Chhattisgarh Board Solutions for Exercise 14: Exercise – 5

In a right triangle $△PQR$, $P$ is the right angle and $M$ is the point on $QR$ such that $\mathrm{PM}\perp \mathrm{QR}$. Show that ${\mathrm{PM}}^2=\mathrm{QM}\times \mathrm{MR}$.

$\mathrm{ABC}$ is an equilateral triangle of side $2a$. Find the length of each altitude.

$∆ABC$ is an isosceles triangle in which $\angle C=90°$. Prove that ${\mathrm{AB}}^2=2{\mathrm{AC}}^2$.
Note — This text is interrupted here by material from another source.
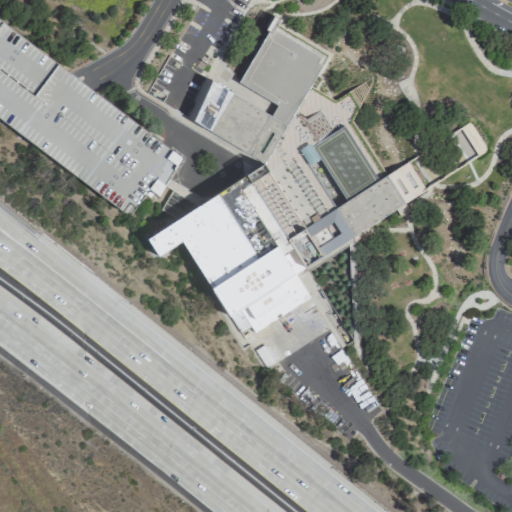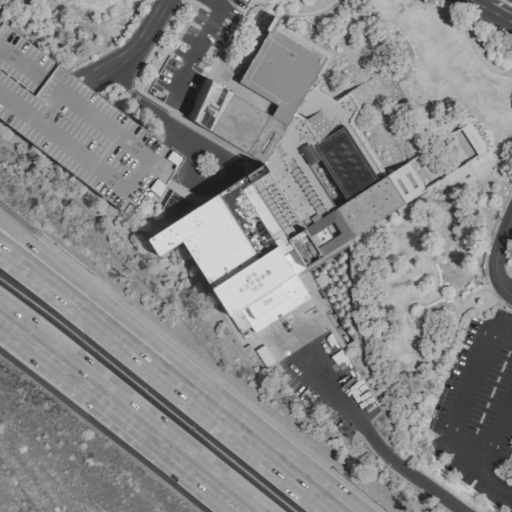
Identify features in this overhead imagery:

If in the given figure $\mathrm{OR}\text{'}=2\times \mathrm{OR}$, $\mathrm{OS}\text{'}=2\times \mathrm{OS}$ and $\mathrm{OT}\text{'}=2\times \mathrm{OT}$. Prove that $△RST~△R\text{'}S\text{'}T\text{'}$.

Triangle $ABC$ is right angled at $C$. Point $\text{'}D\text{'}$ and $\text{'}E\text{'}$ are located on sides $CA$ and $CB$, respectively. Prove that $A{E}^2+B{D}^2=A{B}^2+D{E}^2$.

In triangle $\mathrm{ACB}, \angle \mathrm{ACB}=90°$ and $\mathrm{CD}\perp \mathrm{AB}$. Prove that $\frac{{\mathrm{BC}}^2}{{\mathrm{AC}}^2}=\frac{\mathrm{BD}}{\mathrm{AD}}$.

The diameter of the earth is approximately $8000$ miles and that of sun is $864000$ miles; the distance between the sun and earth is approximately $92$ million miles.
If on paper we take the diameter of the earth as $1$ inch then what will be the diameter of the sun and the distance between the sun and earth on paper? ( $1$ million $={10}^6$).

If the ratio of the perimeters of two regular hexagon is $5:4$, then what is the ratio of their sides?